The binomial distribution, part 2

Binomial probability mass function.
Image via Wikipedia

(Part 1 is here – these notes are to assist me, rather than contain any real news!)

So, if the probability that an event will happen to a single entity in a unit of time is p and the probability it will not happen is 1 - p = q , what is the probability that a large number of events, k , will take place?

Considering the Uranium-235 example again, lets say there are a very large number, N of atoms: how many will decay and emit an \alpha -particle in a given second?

Well we know what the mean number of decays we should expect is: Np . But this is a random process and so will not always deliver that result, instead there will be a distribution of results around this mean.

What does the this distribution look like – ie., what is its probability mass function (pmf)?

For exactly k decays let’s call this f(k; N,p) .

To show where the pmf comes from, let’s look at a much simpler example – tossing a coin four times and seeing if we get exactly one head, ie k=1, N=4 .

One way we could get this is like this: HTTT. The probability of that happening is p^kq^{N-k} = pq^3 = \frac{1}{16} . But that is not the only way exactly one head could be delivered: obviously there are four ways: HTTT, THTT, TTHT, TTTH and so the probability of exactly one head is \frac{4}{16} .

(For two heads we have six ways of arranging the outcome: HHTT, HTHT, HTTH, THHT, THTH, TTHH and so the probability is \frac{6}{16} . For three heads the probability is the same as three tails (ie for one head), and the probabilities for all heads and all tails are both \frac {1}{16} . Cumulatively this covers all the possibilities and adds up to 1 .)
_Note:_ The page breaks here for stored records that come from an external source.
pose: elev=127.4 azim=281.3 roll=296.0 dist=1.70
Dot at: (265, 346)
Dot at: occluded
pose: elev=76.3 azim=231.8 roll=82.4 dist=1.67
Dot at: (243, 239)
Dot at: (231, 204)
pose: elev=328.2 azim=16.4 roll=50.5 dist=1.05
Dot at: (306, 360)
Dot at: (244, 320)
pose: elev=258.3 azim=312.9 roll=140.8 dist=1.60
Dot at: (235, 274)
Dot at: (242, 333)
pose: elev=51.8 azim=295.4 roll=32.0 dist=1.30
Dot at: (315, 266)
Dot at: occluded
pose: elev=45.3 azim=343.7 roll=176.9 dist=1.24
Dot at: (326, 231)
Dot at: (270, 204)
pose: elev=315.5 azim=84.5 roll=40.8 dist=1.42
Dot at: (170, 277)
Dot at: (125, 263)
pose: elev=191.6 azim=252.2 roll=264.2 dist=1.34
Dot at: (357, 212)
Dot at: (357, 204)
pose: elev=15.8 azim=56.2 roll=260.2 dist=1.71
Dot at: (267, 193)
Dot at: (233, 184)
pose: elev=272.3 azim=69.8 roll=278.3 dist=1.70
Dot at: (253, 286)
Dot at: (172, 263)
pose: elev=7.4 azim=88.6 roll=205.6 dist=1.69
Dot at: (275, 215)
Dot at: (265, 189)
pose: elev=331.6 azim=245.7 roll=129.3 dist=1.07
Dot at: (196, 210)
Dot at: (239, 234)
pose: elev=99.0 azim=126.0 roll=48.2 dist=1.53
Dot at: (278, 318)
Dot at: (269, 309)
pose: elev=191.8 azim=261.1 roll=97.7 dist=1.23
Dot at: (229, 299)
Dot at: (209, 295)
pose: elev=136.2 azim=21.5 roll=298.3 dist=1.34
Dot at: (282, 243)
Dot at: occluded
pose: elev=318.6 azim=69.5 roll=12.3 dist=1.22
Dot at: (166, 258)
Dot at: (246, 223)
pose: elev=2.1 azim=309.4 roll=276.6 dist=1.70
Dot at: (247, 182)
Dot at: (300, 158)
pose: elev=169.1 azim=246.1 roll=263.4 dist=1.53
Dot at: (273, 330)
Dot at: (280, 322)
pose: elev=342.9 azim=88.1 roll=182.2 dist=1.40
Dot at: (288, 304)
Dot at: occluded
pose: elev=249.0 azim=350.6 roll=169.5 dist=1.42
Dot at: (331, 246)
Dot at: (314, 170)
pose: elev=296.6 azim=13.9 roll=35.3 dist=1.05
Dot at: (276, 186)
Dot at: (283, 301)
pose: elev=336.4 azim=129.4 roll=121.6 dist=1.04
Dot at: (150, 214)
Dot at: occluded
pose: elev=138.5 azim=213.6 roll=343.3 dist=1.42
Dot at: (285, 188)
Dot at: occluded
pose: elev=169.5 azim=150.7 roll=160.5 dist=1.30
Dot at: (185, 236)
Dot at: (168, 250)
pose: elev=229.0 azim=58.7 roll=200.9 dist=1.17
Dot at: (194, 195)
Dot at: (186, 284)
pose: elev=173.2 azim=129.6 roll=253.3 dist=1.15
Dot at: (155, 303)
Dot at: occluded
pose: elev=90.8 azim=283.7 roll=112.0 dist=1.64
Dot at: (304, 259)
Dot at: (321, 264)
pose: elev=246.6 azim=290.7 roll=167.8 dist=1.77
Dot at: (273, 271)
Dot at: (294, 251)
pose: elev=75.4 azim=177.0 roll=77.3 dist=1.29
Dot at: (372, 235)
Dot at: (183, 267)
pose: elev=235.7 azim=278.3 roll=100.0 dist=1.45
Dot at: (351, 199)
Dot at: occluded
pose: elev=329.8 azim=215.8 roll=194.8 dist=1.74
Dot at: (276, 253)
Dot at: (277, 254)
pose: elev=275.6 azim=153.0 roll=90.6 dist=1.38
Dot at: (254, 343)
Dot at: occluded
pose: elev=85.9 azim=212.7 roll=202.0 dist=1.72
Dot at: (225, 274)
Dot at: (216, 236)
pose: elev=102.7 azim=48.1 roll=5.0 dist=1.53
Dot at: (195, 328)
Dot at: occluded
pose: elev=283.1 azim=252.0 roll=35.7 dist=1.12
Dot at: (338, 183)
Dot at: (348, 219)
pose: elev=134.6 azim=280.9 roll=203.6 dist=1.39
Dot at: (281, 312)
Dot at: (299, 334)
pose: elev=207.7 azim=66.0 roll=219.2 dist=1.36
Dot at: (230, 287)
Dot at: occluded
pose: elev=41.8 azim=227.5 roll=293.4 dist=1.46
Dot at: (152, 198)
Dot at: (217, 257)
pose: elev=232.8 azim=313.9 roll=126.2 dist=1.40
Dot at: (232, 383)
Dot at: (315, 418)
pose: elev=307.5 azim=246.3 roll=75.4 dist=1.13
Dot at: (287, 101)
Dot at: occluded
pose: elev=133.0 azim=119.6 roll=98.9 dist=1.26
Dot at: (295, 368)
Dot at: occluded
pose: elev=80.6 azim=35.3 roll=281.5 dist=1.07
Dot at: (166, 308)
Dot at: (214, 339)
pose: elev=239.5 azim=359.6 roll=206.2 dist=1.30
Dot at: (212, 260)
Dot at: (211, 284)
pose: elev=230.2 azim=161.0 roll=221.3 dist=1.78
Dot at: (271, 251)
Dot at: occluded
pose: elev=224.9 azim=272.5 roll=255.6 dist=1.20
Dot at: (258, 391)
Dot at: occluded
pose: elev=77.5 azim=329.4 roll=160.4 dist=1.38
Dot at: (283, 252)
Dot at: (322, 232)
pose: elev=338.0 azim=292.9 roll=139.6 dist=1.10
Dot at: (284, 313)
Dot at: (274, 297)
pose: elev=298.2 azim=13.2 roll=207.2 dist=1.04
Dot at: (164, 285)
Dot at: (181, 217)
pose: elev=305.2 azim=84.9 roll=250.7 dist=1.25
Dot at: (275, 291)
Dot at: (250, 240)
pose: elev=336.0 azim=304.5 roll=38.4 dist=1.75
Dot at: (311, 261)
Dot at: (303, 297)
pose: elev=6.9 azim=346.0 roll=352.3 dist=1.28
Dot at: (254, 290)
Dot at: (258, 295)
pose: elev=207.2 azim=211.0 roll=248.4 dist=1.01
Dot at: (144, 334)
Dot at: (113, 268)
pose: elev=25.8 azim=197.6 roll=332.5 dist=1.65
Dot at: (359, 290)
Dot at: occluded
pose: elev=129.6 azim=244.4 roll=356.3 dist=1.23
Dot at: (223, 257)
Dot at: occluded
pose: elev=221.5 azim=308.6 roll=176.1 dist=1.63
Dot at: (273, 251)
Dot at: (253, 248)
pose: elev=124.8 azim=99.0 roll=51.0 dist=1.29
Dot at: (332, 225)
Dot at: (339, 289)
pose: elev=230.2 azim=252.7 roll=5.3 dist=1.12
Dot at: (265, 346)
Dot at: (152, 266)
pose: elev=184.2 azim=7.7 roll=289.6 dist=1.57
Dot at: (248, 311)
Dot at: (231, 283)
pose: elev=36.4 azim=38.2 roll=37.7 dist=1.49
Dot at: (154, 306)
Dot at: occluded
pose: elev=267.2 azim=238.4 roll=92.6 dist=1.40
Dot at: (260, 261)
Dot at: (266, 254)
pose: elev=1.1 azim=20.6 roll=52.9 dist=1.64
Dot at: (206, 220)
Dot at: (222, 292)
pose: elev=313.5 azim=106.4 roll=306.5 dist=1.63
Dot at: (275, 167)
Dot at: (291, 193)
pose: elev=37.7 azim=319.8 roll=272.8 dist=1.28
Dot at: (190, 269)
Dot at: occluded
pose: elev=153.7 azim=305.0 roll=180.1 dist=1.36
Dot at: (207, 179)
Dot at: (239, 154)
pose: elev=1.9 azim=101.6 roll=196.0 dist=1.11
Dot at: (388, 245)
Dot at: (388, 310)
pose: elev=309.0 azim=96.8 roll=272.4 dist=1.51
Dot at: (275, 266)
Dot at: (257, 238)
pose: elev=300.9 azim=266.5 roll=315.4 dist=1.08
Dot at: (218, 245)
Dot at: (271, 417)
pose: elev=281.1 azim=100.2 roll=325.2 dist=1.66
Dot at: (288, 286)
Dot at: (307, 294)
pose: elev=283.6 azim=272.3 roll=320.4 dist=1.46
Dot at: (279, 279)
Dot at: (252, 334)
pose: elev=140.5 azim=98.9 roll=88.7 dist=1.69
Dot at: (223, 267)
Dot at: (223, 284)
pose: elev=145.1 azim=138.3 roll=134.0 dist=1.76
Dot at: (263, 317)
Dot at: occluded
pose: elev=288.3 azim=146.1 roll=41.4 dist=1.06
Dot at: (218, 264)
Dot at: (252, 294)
The generalisation of this gives us a pmf thus: f(k; N,p) = _NC_k\ p^kq^{(N-k)}, where _NC_k is the binomial coefficient and can be spoken as “N choose k” and is the number of ways of distributing k successes from N trials.

_NC_k = \frac{N!}{k!(N-k)!}

There are approximately 10^{21} Uranium atoms in a gramme of the substance and calculating factorals of such large numbers efficiently requires an awful lot of computing power – my GNU calculator has been at it for some time now, maxing out one CPU on this box for the last 14 minutes, so I guess I am going to have to pass on my hopes of showing you some of the odds.